I am not here to compare D to say that the Chinese doesn't incorporate changes after operating Liaoning for 4 years is ridiculous
First of all nobody including me is saying that CV-17 "doesn't incorporate changes" after operating the Liaoning (for TWO years, from 2012 to 2014). Please link and quote ANYWHERE that I claimed this. Go ahead. I'm waiting. This is a blatant straw man right here.
Second, it is not the fact of design changes but the extent of design changes that I am referring to. Two years of operational experience may give you SOME degree of familiarity with the inside of the ship and how well the internals of the ship facilitate this, but I have no doubt there are many aspects of carrier operations that you don't learn in two short years, subtleties of efficiency and practice that elude the greenhorn (every last person on the Liaoning was still a carrier greenhorn in 2014).
Third, I'm referring to operational experience only. There is certainly at least some design experience to be gained from just looking at Liaoning's blueprints and thinking up ways to improve/streamline the design without having to gain operational experience.
I don't want to go into the detail just looking at the island we see difference in design, The different positioning of Sponson Or the number of arresting wire 3 instead 4
Many more we can't see because it is the system that will experience most changes . The computer, The radar, The control system, the boiler, the steam turbine etc
The sponsons are in the same place. The only difference is that the Kinzhal VLS launcher platforms that were designed into CV-16 (but not used), are simply deleted from CV-17. It doesn't take a rocket scientist to figure out how to delete them. As for the arrestor wires this design change most certainly benefited from dry land arrestor landings that had been taking place for years before any J-15 landed on CV-16 where they realized that 3 were sufficient and 4 were unnecessary. The Wuhan mockup contributed to the island changes including the new 4 panel arrangement of the AESA radar, and required no operational experience of any kind. The control system, boiler and steam turbines don't require any operational experience to change, especially if the Russian ones were deficient to begin with, as we already know they were/are on the Kuznetsov.
The operating procedure like sortie rate, recovery rate, speed endurance,replenishing time, refuelling time EW, Radar coverage,ASW etc.

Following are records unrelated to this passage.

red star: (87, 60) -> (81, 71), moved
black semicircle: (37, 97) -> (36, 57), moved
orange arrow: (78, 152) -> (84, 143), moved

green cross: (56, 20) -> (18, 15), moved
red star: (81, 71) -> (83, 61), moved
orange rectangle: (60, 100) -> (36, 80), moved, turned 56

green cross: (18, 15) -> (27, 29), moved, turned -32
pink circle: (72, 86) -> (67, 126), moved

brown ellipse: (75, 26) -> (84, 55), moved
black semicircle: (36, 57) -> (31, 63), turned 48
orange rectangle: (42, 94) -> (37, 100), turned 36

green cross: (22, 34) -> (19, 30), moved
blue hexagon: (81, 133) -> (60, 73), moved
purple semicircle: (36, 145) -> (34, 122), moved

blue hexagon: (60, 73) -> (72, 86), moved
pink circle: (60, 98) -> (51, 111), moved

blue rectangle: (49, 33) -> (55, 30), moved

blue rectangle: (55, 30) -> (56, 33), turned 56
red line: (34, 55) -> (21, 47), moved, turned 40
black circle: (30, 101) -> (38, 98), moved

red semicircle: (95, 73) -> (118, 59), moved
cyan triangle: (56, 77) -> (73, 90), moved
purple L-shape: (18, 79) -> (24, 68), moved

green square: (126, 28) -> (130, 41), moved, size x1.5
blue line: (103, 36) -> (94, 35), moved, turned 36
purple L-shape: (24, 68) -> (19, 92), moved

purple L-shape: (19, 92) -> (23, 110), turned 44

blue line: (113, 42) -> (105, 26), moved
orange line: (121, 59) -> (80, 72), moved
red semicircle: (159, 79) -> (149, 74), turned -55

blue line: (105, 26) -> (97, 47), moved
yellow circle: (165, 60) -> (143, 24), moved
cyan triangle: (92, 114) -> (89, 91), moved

Out of it they create doctrine that dictate the equipment design or requirement
Before Liaoning China doesn't have those data Now they do and know the limitation of Liaoning
Let's be perfectly honest here, you don't know whether any of these doctrines changed with operational experience from the Liaoning, and if they did, to what extent they were changed and to what extent they have resulted in any significant modifications to the design of CV-17's structure.
When we say US has decades of experience doesn't mean the experience progression is linear It is more stop and start. US hasn't fought carier battle since WWII
At the onset of WWII the Japanese has more carrier more experience than US Yet their tactic is so complicated that it defeat the purpose. They got creamed at the end
So paper comparison is useless!
This is not only just your own personal opinion, it is also totally irrelevant since Japan's industrial base could not possibly compete with that of the US over the course of the war. US victory had nothing to do with carrier experience, whatever little advantage if any Japan had over the US (again, just your own opinion). The US simply outspent them in everything from carriers to planes to destroyers to battleships.